- _TASK TO COMPLETE_: Reproduce verbatim the stretch of the listing from the line containing "图2：CommandQueu" through the line containing "LineList中的tree", both included, and nothing else.

━━━━━━

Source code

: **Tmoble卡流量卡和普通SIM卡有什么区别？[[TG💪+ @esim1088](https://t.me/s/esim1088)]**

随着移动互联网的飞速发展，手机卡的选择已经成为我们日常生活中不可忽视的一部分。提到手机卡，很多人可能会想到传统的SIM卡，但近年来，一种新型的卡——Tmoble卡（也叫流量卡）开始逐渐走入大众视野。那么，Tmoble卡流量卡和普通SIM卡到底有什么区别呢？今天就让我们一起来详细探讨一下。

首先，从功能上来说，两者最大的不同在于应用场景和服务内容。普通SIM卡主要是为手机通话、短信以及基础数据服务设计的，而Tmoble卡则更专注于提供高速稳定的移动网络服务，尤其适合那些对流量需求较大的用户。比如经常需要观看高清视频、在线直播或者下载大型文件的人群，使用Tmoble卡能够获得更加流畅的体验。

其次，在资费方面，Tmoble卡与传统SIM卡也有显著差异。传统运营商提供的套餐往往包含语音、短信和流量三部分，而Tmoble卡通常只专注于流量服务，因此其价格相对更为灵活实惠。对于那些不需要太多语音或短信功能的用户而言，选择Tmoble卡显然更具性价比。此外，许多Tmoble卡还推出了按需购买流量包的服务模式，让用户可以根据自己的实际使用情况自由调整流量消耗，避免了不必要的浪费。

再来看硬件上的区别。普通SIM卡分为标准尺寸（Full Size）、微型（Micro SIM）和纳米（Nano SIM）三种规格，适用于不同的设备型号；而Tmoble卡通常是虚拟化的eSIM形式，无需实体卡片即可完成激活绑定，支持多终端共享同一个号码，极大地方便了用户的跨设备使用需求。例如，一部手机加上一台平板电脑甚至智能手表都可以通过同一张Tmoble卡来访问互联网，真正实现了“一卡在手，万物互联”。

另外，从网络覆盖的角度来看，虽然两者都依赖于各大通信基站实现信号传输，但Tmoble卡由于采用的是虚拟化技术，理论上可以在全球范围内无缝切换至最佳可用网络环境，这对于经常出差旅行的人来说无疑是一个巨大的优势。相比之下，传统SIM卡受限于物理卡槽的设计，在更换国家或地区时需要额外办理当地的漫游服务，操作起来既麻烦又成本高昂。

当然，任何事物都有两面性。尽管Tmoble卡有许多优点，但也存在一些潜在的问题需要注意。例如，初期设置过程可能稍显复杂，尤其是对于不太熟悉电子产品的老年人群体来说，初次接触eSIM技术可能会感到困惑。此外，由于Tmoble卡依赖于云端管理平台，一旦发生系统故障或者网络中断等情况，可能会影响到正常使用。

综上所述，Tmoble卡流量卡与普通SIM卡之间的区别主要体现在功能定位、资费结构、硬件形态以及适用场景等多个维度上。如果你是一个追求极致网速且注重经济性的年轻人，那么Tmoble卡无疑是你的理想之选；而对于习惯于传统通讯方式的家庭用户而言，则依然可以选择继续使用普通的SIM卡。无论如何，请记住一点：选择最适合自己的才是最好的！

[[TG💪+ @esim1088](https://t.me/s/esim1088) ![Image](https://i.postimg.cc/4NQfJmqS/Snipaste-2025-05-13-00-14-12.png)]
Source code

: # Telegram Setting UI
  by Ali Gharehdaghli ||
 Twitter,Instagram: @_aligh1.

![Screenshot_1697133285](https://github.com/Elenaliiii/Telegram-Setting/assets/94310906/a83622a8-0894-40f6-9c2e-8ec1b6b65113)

━━━━━━

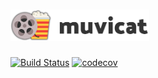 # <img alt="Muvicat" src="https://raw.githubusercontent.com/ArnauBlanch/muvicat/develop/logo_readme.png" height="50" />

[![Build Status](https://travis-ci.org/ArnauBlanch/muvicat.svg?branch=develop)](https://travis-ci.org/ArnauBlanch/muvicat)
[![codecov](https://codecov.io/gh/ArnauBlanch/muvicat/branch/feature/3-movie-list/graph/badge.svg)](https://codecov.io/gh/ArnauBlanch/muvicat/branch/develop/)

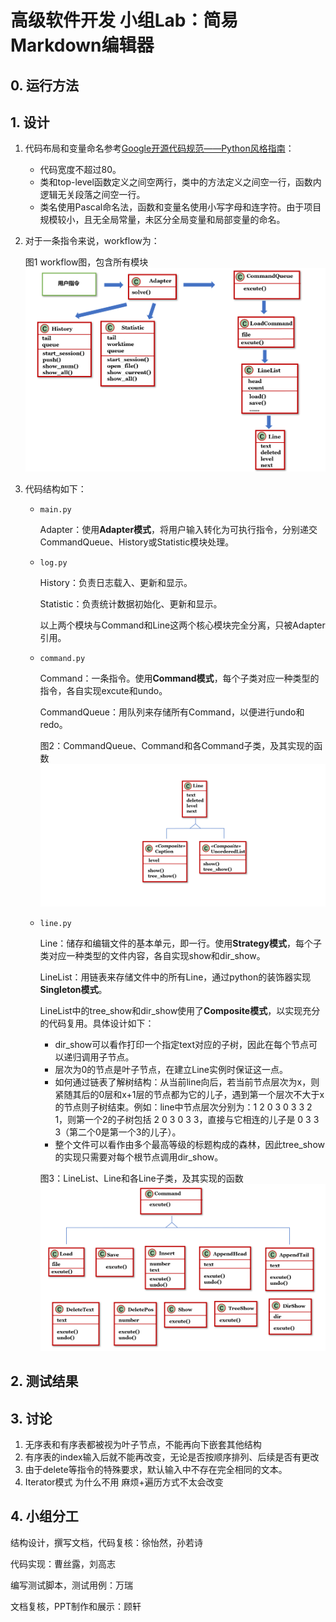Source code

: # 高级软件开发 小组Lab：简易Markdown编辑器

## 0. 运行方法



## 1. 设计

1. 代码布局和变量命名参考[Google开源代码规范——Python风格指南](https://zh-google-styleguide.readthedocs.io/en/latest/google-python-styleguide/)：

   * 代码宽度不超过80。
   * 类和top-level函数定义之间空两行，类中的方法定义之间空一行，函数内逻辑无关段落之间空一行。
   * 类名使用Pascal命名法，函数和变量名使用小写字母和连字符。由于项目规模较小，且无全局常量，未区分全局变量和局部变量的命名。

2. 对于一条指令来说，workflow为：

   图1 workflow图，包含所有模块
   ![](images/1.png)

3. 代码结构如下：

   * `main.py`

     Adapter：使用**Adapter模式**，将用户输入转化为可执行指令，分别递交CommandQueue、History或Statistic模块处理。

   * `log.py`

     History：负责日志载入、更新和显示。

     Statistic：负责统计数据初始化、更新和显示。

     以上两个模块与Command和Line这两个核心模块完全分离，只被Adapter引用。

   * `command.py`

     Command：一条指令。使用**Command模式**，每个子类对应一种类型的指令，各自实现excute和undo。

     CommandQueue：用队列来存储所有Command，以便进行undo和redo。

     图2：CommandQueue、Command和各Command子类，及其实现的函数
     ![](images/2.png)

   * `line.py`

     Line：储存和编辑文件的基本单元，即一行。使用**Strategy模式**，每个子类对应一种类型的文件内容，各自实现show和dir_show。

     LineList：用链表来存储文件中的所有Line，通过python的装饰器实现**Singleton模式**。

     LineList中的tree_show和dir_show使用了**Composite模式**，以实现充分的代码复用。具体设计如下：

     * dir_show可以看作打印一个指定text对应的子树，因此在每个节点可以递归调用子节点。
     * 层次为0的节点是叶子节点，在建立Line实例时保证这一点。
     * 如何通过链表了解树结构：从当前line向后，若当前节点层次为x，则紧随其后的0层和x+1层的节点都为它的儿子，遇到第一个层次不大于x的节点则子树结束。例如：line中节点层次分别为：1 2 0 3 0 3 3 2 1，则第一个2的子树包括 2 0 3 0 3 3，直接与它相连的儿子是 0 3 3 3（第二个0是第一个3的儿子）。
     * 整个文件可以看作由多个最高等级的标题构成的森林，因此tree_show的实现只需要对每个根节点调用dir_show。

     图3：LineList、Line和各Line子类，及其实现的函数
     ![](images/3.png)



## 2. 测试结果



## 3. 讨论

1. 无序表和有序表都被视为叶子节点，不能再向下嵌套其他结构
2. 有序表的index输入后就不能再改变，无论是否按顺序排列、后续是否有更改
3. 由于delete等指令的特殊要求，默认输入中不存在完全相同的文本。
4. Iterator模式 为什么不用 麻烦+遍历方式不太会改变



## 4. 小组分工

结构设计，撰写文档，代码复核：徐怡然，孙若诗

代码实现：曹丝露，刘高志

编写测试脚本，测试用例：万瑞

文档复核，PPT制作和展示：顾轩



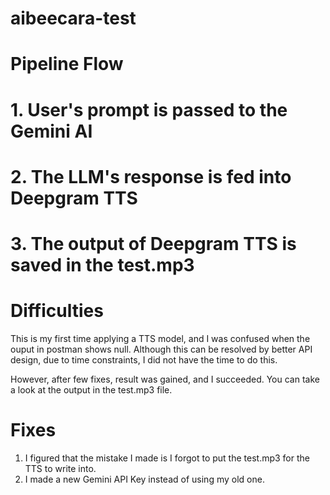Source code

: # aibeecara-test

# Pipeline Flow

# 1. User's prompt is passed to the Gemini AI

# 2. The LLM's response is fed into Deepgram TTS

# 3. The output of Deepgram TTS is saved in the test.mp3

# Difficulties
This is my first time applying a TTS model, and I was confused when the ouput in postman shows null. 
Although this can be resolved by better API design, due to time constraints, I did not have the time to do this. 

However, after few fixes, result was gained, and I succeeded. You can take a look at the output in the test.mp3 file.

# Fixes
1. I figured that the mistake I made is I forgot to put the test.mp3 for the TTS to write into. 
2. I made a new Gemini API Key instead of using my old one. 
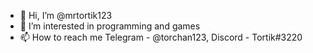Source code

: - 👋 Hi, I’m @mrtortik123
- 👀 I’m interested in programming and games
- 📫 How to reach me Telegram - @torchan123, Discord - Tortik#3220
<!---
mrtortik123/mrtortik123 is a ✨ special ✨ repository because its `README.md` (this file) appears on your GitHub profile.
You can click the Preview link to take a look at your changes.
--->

━━━━━━

- _RESPONSE BOX_:
     图2：CommandQueue、Command和各Command子类，及其实现的函数
     ![](images/2.png)

   * `line.py`

     Line：储存和编辑文件的基本单元，即一行。使用**Strategy模式**，每个子类对应一种类型的文件内容，各自实现show和dir_show。

     LineList：用链表来存储文件中的所有Line，通过python的装饰器实现**Singleton模式**。

     LineList中的tree_show和dir_show使用了**Composite模式**，以实现充分的代码复用。具体设计如下：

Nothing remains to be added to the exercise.